-- Exercise --
The word "controller" occurs in some lines of the data. Return each such line.

START Input

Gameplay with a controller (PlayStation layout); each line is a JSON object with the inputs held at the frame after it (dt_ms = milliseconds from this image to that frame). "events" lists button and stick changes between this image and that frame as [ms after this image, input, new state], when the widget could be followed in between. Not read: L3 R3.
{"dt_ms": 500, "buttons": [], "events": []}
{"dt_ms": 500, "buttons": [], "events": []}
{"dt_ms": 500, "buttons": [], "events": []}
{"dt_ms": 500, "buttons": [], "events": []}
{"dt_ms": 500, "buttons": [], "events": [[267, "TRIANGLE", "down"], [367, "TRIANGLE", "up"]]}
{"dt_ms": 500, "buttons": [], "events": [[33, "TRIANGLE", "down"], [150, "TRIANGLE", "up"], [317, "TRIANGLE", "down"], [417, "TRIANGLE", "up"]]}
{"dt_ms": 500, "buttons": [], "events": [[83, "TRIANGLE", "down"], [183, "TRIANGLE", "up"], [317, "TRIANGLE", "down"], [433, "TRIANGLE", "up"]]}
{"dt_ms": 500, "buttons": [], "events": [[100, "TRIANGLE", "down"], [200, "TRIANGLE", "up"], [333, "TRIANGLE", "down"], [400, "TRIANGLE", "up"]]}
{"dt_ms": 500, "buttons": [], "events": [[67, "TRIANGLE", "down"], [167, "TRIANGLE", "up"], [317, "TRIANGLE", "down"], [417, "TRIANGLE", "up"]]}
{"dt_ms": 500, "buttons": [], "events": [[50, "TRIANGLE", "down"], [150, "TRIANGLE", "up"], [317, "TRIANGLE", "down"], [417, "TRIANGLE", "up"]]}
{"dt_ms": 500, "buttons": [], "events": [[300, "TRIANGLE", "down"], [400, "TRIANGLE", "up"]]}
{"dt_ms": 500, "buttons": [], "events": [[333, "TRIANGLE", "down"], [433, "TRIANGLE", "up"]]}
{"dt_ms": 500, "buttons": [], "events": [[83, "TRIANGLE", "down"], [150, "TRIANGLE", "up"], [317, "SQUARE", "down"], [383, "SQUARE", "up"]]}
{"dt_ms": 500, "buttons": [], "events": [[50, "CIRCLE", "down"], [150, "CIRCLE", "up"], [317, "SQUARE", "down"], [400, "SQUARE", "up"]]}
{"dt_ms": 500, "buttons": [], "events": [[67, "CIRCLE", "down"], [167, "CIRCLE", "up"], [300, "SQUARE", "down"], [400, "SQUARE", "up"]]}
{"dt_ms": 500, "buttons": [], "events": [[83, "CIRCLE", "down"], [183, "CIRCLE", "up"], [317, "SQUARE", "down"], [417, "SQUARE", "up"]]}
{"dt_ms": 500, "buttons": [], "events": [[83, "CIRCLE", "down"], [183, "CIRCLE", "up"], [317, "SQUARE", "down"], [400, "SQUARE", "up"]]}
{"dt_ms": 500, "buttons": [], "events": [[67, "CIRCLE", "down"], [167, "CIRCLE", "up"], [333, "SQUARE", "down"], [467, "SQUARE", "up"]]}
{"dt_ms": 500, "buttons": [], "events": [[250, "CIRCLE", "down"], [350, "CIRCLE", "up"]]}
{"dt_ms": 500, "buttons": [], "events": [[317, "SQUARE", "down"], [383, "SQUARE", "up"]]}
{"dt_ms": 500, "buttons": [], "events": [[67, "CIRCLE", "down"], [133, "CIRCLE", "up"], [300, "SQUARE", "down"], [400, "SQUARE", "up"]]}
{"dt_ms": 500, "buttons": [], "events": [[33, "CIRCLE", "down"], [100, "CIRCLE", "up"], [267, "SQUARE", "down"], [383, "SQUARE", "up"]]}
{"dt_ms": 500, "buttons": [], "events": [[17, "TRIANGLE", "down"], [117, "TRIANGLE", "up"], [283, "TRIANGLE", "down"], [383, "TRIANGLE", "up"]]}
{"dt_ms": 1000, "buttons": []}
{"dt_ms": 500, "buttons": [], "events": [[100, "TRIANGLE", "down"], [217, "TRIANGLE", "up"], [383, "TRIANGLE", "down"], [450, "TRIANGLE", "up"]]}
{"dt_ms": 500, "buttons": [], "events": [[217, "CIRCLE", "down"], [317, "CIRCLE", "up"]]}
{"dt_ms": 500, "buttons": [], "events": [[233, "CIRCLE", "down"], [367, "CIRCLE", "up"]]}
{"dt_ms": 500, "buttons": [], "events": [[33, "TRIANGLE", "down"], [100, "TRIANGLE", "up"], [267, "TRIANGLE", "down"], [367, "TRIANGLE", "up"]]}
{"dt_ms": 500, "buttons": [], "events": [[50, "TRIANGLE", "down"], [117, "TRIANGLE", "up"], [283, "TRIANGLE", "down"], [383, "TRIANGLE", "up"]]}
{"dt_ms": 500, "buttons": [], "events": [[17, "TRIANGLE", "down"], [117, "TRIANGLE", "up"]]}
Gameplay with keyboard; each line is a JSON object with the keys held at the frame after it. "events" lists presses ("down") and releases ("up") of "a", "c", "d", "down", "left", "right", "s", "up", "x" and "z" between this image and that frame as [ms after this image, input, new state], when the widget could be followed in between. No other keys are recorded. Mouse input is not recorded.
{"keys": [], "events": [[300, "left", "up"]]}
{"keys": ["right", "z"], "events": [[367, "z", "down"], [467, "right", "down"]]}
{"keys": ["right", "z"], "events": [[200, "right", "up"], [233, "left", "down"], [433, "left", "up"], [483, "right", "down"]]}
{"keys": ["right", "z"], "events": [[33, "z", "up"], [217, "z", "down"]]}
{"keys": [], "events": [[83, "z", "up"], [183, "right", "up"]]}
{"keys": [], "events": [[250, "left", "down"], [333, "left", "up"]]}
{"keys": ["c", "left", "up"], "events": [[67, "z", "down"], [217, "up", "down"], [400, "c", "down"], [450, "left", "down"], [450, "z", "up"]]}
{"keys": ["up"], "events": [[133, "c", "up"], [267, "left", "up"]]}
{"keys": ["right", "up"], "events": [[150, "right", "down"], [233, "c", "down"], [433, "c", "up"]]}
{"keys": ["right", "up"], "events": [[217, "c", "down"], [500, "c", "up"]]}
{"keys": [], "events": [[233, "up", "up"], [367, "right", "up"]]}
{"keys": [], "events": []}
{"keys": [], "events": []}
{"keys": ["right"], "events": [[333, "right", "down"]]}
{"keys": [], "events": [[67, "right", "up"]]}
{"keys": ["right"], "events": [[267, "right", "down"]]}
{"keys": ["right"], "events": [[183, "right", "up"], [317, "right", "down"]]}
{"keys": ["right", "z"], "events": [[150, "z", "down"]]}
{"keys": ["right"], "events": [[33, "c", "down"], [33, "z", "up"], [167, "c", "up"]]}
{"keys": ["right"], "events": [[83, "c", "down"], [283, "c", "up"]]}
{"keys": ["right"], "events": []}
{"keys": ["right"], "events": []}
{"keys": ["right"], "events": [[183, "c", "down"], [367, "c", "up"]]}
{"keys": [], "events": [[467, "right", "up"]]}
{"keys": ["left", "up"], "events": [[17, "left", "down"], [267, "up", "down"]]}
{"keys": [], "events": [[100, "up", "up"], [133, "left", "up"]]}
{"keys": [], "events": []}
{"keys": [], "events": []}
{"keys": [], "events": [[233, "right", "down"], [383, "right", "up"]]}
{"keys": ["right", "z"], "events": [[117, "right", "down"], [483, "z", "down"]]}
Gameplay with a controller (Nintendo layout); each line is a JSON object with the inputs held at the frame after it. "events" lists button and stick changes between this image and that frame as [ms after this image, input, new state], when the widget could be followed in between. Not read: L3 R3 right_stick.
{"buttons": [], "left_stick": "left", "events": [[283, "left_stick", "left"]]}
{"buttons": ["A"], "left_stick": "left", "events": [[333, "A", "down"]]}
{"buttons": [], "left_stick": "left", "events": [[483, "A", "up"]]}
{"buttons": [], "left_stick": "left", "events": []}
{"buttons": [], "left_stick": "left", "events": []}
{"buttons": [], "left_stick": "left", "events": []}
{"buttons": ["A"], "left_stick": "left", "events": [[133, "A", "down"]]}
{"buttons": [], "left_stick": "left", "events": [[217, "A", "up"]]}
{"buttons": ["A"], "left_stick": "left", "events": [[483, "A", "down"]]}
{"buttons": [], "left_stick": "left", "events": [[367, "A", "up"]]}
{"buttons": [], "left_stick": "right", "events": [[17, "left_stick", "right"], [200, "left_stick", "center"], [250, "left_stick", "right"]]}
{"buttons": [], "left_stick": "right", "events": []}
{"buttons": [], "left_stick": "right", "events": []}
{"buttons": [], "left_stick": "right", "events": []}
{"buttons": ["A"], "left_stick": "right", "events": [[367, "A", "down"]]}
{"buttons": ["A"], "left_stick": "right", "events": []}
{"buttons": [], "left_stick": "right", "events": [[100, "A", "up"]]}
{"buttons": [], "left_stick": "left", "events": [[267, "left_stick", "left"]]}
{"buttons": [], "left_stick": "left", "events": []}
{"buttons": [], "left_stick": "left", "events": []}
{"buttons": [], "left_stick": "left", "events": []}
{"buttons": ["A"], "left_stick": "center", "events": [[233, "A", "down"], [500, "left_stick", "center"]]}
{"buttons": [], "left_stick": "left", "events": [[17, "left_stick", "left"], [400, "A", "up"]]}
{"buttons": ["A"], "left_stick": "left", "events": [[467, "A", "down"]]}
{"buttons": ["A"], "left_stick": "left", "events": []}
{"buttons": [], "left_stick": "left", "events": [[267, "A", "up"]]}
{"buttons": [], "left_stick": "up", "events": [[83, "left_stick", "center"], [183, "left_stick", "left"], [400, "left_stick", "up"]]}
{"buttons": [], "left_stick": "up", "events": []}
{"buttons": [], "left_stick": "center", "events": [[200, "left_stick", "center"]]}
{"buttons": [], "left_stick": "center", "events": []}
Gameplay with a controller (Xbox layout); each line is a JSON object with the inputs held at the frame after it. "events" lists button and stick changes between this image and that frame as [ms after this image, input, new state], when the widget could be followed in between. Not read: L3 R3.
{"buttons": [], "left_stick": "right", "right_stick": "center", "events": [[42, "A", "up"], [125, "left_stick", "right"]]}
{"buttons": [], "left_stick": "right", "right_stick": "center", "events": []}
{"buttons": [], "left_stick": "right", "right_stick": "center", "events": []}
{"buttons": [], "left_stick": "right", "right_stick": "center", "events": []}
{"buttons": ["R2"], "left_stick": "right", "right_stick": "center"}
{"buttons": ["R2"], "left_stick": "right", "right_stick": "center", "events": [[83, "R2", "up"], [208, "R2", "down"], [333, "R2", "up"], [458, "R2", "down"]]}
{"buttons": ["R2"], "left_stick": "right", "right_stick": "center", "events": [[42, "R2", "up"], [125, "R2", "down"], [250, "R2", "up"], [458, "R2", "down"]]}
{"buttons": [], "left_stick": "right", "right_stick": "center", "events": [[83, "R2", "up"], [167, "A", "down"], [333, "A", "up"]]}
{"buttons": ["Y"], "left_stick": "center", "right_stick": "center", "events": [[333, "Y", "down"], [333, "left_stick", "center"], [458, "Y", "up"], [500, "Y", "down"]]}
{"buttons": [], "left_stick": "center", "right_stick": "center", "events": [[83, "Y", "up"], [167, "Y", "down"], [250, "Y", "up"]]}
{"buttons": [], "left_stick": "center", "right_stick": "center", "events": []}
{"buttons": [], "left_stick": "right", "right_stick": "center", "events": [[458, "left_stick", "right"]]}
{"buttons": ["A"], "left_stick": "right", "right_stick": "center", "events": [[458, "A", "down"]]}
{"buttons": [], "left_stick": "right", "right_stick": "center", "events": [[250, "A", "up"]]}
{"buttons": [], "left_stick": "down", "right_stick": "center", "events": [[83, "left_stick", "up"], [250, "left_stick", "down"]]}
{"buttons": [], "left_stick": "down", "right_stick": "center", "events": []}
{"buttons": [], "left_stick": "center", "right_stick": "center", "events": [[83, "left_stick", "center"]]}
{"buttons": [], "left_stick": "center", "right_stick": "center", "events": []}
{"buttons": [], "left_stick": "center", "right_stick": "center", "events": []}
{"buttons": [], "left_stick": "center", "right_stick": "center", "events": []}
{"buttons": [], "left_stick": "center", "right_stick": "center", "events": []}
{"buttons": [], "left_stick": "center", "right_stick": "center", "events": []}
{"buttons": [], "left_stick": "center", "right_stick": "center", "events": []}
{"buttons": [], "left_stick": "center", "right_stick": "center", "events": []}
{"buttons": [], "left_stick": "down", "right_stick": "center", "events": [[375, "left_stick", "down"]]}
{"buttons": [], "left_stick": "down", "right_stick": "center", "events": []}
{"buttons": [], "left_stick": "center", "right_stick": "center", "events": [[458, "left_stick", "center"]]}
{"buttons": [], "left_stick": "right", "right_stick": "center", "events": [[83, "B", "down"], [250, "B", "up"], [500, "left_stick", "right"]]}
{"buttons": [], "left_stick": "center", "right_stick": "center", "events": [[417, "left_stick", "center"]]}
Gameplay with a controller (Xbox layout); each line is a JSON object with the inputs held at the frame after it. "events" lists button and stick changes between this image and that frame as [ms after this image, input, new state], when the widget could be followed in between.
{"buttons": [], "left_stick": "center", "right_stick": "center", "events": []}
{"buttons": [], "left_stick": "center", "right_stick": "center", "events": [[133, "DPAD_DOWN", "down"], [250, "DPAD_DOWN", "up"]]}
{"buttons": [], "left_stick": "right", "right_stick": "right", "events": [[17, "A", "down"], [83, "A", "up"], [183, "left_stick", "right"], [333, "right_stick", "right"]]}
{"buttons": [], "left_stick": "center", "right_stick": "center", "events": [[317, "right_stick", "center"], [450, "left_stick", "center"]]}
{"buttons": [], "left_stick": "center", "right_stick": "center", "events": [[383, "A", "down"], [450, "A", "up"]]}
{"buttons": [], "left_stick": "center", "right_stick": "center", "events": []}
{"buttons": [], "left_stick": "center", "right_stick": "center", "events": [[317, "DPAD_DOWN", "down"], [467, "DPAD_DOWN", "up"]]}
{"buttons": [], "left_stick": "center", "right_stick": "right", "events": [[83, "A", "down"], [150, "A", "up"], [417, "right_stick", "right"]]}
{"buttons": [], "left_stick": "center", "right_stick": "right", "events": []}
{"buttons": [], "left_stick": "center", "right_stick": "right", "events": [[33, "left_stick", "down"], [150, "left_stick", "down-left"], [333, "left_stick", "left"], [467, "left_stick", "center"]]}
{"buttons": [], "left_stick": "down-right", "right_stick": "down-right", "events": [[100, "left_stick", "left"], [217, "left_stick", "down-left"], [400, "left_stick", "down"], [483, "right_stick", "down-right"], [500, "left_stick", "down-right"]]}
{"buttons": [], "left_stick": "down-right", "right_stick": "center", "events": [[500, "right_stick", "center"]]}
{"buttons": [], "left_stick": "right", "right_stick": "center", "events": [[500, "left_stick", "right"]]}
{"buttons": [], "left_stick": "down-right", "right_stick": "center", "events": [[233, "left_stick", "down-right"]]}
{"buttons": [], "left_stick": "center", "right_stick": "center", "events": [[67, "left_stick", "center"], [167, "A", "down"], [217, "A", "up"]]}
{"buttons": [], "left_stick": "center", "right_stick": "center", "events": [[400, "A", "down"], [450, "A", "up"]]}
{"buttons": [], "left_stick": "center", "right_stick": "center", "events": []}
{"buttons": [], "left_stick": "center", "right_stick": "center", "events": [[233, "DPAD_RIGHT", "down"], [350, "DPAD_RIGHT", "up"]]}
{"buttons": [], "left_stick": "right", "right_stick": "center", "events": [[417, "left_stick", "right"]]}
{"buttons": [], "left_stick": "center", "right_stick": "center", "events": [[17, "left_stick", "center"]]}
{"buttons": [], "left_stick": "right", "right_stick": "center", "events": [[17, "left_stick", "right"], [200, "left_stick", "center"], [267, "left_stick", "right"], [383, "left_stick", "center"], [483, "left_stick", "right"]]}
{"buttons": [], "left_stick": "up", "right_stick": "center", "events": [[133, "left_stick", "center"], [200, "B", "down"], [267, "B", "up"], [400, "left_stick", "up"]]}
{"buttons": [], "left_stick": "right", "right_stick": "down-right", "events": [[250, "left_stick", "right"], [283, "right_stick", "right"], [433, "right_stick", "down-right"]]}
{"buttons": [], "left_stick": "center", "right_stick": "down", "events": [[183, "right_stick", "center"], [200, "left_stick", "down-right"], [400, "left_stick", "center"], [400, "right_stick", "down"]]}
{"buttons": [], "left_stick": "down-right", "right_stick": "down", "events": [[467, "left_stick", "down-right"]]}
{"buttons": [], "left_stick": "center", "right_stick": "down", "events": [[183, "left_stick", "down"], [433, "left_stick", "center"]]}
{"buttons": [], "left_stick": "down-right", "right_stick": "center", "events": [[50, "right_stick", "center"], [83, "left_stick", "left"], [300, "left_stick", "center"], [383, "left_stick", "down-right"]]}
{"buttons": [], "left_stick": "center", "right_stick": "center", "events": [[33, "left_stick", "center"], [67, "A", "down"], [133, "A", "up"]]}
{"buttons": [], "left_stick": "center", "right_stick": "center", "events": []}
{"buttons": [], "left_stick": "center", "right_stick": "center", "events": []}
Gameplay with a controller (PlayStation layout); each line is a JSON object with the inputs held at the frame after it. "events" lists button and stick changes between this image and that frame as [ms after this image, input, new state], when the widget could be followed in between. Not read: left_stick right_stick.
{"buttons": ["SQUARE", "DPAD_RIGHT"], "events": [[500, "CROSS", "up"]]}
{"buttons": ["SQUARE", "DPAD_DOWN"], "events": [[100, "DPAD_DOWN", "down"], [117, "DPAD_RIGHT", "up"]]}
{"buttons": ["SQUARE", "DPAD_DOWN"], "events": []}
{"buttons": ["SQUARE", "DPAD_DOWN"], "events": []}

END Input

-- Response box --
Gameplay with a controller (PlayStation layout); each line is a JSON object with the inputs held at the frame after it (dt_ms = milliseconds from this image to that frame). "events" lists button and stick changes between this image and that frame as [ms after this image, input, new state], when the widget could be followed in between. Not read: L3 R3.
Gameplay with a controller (Nintendo layout); each line is a JSON object with the inputs held at the frame after it. "events" lists button and stick changes between this image and that frame as [ms after this image, input, new state], when the widget could be followed in between. Not read: L3 R3 right_stick.
Gameplay with a controller (Xbox layout); each line is a JSON object with the inputs held at the frame after it. "events" lists button and stick changes between this image and that frame as [ms after this image, input, new state], when the widget could be followed in between. Not read: L3 R3.
Gameplay with a controller (Xbox layout); each line is a JSON object with the inputs held at the frame after it. "events" lists button and stick changes between this image and that frame as [ms after this image, input, new state], when the widget could be followed in between.
Gameplay with a controller (PlayStation layout); each line is a JSON object with the inputs held at the frame after it. "events" lists button and stick changes between this image and that frame as [ms after this image, input, new state], when the widget could be followed in between. Not read: left_stick right_stick.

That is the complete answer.